The ultimate focus needs to revolve around providing a delightful User Experience (UX which is really a function of the Hardware, Software, Content/Apps & Services). Human centred design thinking with context adaptive tech will be integral to providing the most relevant solution.

Consumers are playing an increasingly role in co-creating the value from the new-age products and services. An interesting blend of function and fashion are leading the next generation of devices. An essential ingredient to the conception of novel solutions will be to address the WHY with a strong enough Purpose that in turn through deep Passion will trigger the right stimuli.

Taking a holistic approach into transforming information to valuable knowledge and into subsequent wisdom will lead to the next wave of disruptions. With this age of reason & meaning we are noting an interesting inter-play of EQ over IQ (mind & spirit over matter), form with function which is leading to brands leveraging more equity with ESP (Emotional Selling Propositions) rather than simply USP (Unique Selling Points). We need to build a lot more empathetic solutions applying innovation techniques such as ethnography, nano-segmentation and culture immersion. To that effect a great initiative I have been fortunate to support is a movement on Global Empathy called ‘Stand in My Shoes’. I represent this as part of a principal shift from ‘mindset to heartset’ as we need to advance into a foresight driven approach.

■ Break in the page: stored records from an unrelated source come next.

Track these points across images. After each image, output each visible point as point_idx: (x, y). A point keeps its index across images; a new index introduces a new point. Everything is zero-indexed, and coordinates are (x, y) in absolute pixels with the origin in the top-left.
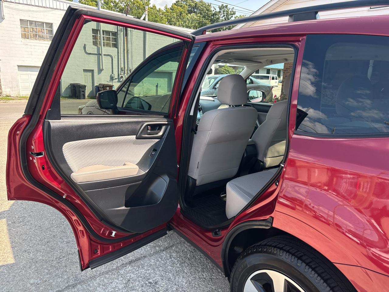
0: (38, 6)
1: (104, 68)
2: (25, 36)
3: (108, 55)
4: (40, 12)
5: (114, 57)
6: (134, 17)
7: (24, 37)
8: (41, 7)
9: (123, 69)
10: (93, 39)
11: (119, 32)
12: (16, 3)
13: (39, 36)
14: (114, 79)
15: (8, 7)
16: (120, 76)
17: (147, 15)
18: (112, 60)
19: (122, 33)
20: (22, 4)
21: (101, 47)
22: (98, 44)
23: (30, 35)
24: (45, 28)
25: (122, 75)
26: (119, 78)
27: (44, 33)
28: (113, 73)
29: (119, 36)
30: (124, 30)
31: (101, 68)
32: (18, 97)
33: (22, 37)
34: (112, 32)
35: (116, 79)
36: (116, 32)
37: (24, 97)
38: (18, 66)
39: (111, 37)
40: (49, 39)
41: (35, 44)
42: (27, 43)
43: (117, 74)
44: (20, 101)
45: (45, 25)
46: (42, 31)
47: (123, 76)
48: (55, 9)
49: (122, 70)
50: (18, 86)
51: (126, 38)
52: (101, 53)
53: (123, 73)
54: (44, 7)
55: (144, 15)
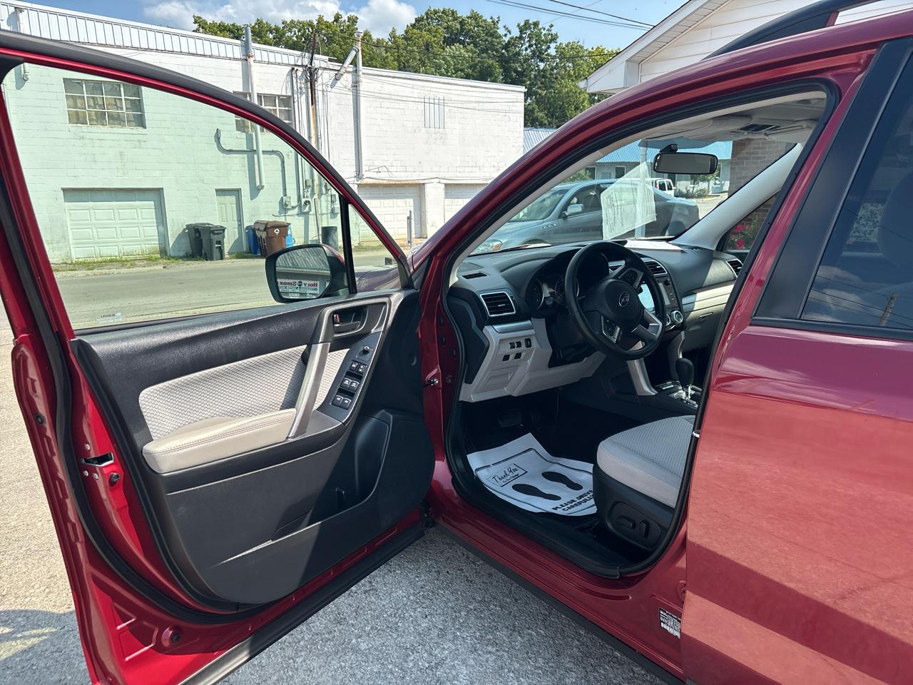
1: (264, 184)
2: (77, 118)
3: (273, 152)
5: (288, 155)
6: (330, 60)
7: (75, 120)
9: (310, 183)
11: (296, 96)
13: (111, 117)
14: (289, 209)
16: (303, 200)
17: (360, 52)
18: (283, 162)
19: (304, 97)
21: (256, 135)
22: (248, 127)
23: (90, 115)
24: (123, 97)
25: (307, 197)
26: (300, 206)
27: (122, 109)
28: (286, 195)
29: (296, 104)
30: (308, 91)
31: (258, 184)
32: (67, 263)
33: (70, 122)
34: (279, 96)
35: (293, 208)
36: (290, 97)
37: (81, 263)
38: (64, 190)
39: (278, 108)
40: (133, 124)
41: (102, 136)
42: (81, 134)
43: (296, 197)
44: (72, 273)
45: (122, 89)
46: (116, 105)
47: (309, 199)
48: (145, 50)
49: (307, 187)
50: (65, 237)
51: (313, 109)
52: (255, 148)
53: (309, 194)
55: (353, 53)
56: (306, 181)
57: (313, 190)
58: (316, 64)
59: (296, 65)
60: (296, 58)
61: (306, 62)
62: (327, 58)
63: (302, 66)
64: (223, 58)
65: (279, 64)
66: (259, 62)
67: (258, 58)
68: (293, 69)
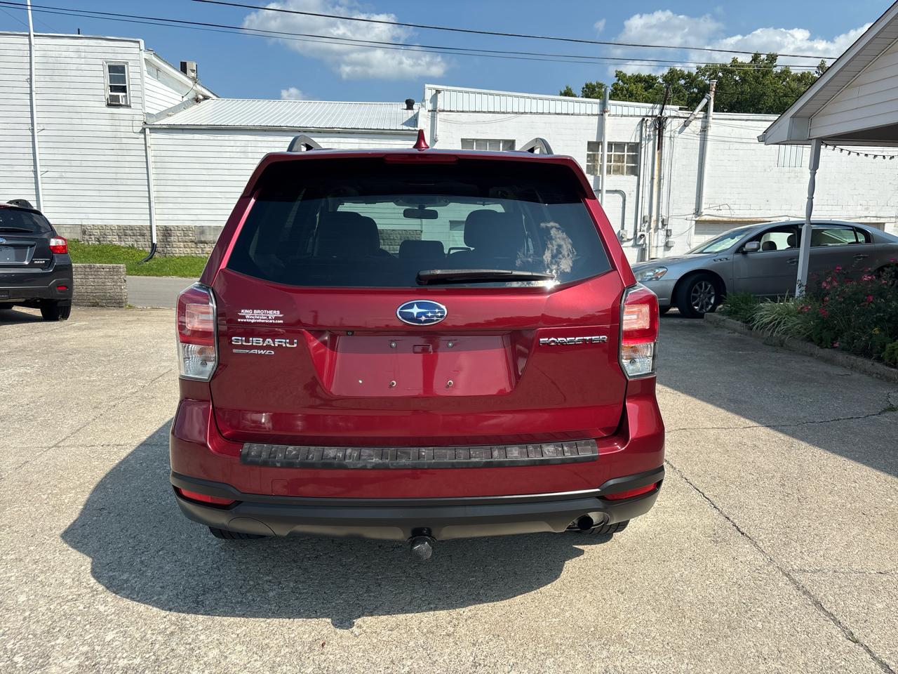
0: (494, 112)
3: (616, 191)
4: (496, 121)
5: (630, 194)
6: (680, 109)
8: (498, 113)
9: (647, 219)
10: (588, 161)
11: (643, 142)
12: (458, 112)
14: (624, 241)
15: (445, 121)
16: (639, 234)
17: (712, 99)
18: (624, 200)
19: (651, 142)
20: (467, 112)
21: (602, 177)
22: (597, 170)
25: (643, 231)
26: (635, 238)
28: (623, 228)
29: (643, 150)
30: (655, 138)
34: (628, 143)
35: (629, 240)
36: (638, 143)
38: (451, 222)
39: (626, 153)
43: (633, 231)
45: (501, 145)
47: (645, 233)
48: (522, 113)
49: (644, 222)
51: (659, 154)
52: (600, 189)
53: (645, 228)
54: (503, 113)
55: (705, 101)
56: (644, 217)
57: (650, 225)
58: (667, 113)
59: (647, 116)
60: (648, 110)
61: (657, 112)
62: (678, 107)
63: (652, 116)
64: (583, 115)
65: (631, 116)
66: (614, 115)
67: (613, 112)
68: (643, 119)
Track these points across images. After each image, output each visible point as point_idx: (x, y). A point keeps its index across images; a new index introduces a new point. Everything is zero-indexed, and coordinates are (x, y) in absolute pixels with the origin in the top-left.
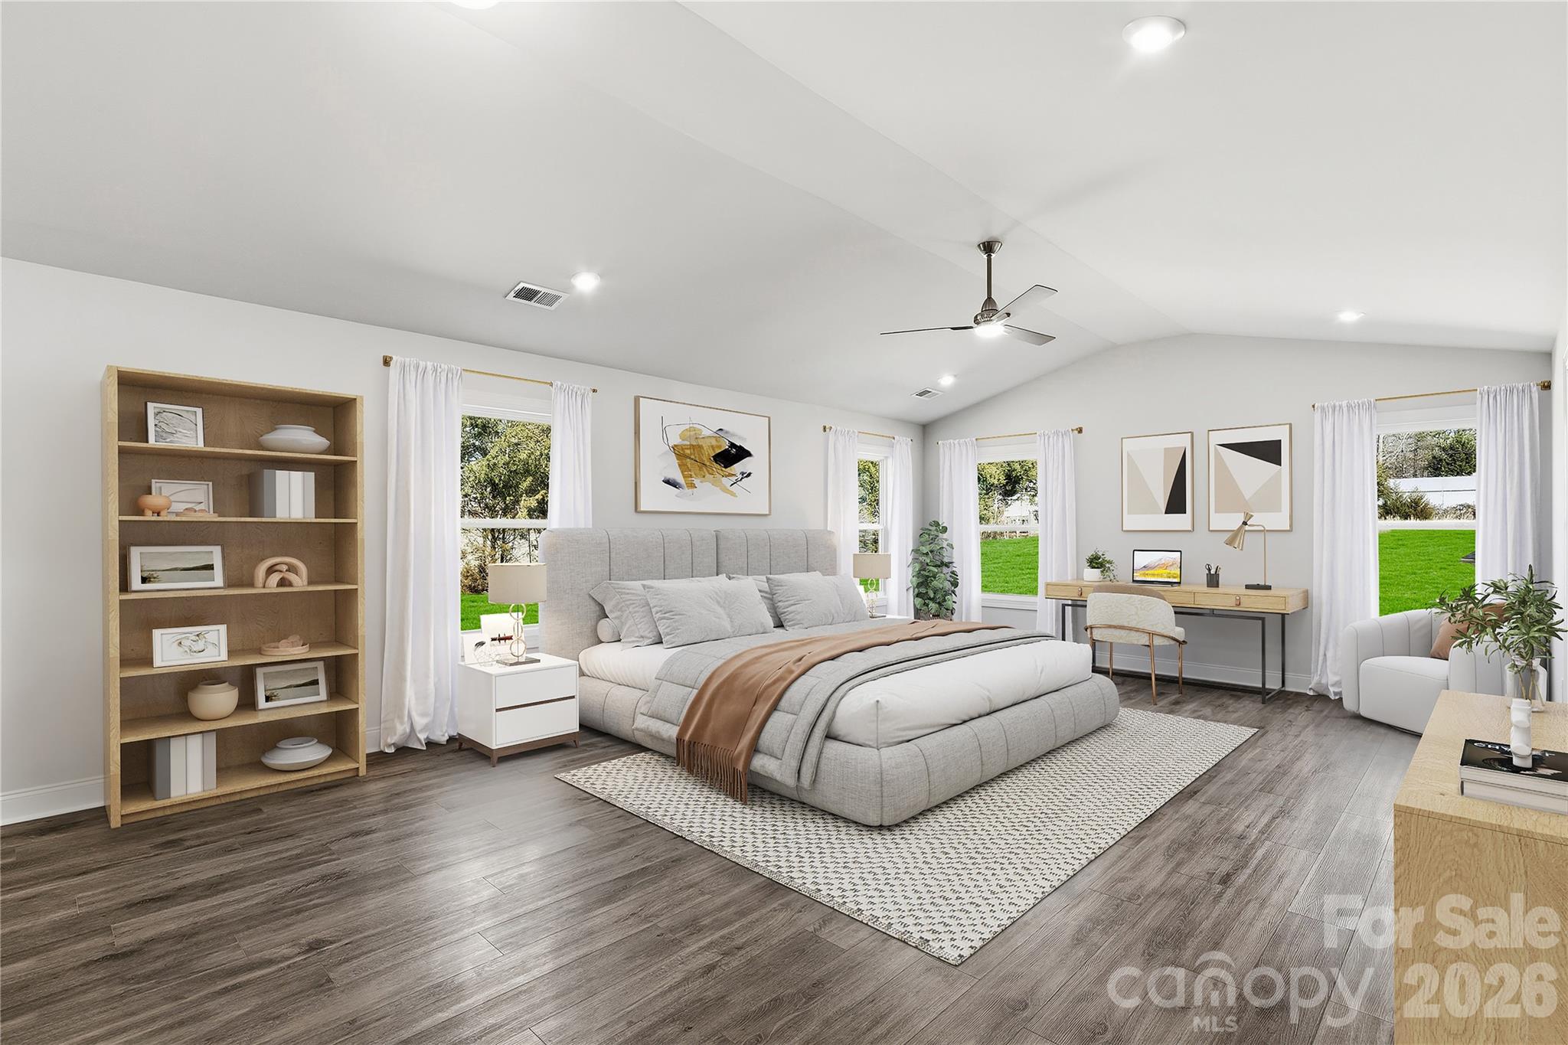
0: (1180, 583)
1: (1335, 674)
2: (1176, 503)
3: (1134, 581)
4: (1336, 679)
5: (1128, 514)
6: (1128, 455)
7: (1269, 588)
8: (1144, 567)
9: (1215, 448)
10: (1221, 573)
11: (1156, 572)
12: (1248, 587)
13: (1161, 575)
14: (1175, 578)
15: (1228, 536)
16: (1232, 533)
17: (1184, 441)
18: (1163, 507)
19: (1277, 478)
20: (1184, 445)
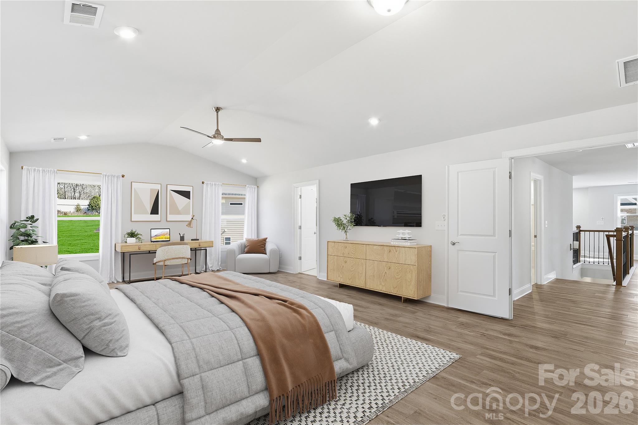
0: (170, 241)
1: (211, 264)
2: (155, 210)
3: (151, 241)
4: (211, 265)
5: (134, 214)
6: (134, 189)
7: (198, 240)
8: (156, 235)
9: (170, 192)
10: (185, 236)
11: (160, 237)
12: (192, 240)
13: (163, 238)
14: (168, 239)
15: (187, 223)
16: (188, 222)
17: (158, 187)
18: (150, 212)
19: (189, 203)
20: (158, 189)
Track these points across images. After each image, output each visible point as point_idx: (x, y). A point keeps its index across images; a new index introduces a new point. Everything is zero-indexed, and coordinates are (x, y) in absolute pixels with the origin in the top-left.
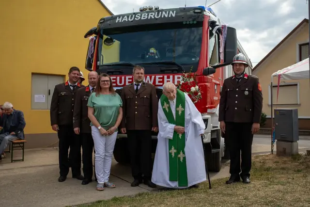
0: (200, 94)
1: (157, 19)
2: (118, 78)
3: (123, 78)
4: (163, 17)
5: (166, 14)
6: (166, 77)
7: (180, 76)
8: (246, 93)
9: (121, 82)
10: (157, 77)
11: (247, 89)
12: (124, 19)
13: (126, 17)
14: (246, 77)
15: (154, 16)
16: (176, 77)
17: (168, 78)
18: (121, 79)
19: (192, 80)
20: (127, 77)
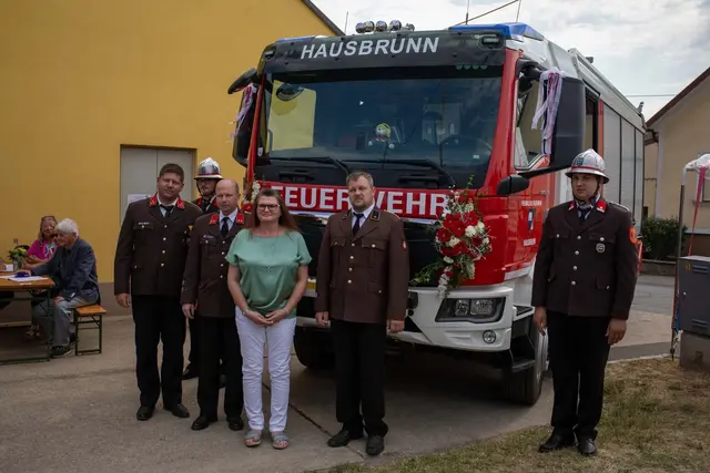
0: (487, 241)
1: (394, 56)
2: (303, 190)
3: (314, 191)
4: (408, 51)
5: (416, 43)
6: (410, 195)
7: (443, 196)
8: (601, 248)
9: (308, 201)
10: (391, 194)
11: (602, 239)
12: (318, 53)
13: (323, 46)
14: (601, 209)
15: (388, 49)
16: (434, 197)
17: (417, 198)
18: (309, 194)
19: (470, 207)
20: (323, 191)
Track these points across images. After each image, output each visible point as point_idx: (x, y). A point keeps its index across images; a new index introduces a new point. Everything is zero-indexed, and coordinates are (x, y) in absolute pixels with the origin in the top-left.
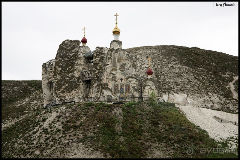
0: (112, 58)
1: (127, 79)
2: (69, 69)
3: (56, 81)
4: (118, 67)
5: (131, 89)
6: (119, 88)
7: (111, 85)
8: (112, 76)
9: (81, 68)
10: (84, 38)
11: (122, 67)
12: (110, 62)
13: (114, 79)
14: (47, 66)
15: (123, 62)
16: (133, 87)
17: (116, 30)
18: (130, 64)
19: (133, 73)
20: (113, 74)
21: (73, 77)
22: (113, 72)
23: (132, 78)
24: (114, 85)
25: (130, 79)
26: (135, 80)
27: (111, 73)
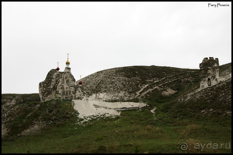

A dream and a vision that I was privileged to share with H.H. Dalai Lama several years ago is coming closer to reality where intelligent machines get more spiritual and technology deeply embedded in holistic wellness and life management. This is a substantial topic and calls for separate discussion.

Let's embrace this dawn of the new Digital Era where we can play an impactful role (‘get into the zone’, ‘collabovate’ and create some magic) to shape a more meaningful super-connected future.